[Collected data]
○ ○ ○ ○ ○

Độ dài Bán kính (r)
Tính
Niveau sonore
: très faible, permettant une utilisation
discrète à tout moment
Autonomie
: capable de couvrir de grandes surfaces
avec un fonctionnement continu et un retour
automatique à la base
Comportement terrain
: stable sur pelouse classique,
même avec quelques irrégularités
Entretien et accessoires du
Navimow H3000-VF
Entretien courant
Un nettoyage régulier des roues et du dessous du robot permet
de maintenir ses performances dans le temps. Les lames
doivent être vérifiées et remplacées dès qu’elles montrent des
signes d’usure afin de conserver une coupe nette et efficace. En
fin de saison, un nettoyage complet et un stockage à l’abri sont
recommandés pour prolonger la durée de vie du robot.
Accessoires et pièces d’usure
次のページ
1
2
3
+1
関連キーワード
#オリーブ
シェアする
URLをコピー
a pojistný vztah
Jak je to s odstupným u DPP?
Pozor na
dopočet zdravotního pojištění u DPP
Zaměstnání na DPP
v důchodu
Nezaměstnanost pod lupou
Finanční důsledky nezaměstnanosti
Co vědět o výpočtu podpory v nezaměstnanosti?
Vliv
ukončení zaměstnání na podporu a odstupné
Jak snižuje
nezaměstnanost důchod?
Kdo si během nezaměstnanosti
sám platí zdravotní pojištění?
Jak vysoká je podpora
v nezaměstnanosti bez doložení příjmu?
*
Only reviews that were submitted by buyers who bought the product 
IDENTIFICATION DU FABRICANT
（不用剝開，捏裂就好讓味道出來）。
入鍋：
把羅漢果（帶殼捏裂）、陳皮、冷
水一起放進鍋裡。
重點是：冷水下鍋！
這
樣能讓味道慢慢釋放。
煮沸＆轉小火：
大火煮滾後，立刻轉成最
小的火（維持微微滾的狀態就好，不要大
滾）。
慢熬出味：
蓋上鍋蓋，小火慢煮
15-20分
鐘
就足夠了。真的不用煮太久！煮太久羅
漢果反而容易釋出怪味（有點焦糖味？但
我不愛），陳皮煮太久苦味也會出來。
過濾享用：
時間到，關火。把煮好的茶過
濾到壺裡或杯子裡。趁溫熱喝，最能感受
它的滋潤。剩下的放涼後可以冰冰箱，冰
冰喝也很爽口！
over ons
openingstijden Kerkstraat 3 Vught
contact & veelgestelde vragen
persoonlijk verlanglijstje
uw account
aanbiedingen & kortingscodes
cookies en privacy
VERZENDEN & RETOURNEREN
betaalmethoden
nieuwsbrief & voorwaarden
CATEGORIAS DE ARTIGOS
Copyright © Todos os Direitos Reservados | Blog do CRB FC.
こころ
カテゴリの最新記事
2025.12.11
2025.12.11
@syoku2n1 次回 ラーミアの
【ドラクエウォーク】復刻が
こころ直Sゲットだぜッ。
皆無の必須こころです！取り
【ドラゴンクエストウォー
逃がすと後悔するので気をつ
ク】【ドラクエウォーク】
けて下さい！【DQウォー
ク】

○ ○ ○ ○ ○

▸ Assigned task
Render everything from the start of the listing down to the line that contains "Comportement terrain", including that line, as a JSON list of strings with one string per line. Leave out blank lines.

▸ Solution for this task
[
  "Độ dài Bán kính (r)",
  "Tính",
  "Niveau sonore",
  ": très faible, permettant une utilisation",
  "discrète à tout moment",
  "Autonomie",
  ": capable de couvrir de grandes surfaces",
  "avec un fonctionnement continu et un retour",
  "automatique à la base",
  "Comportement terrain"
]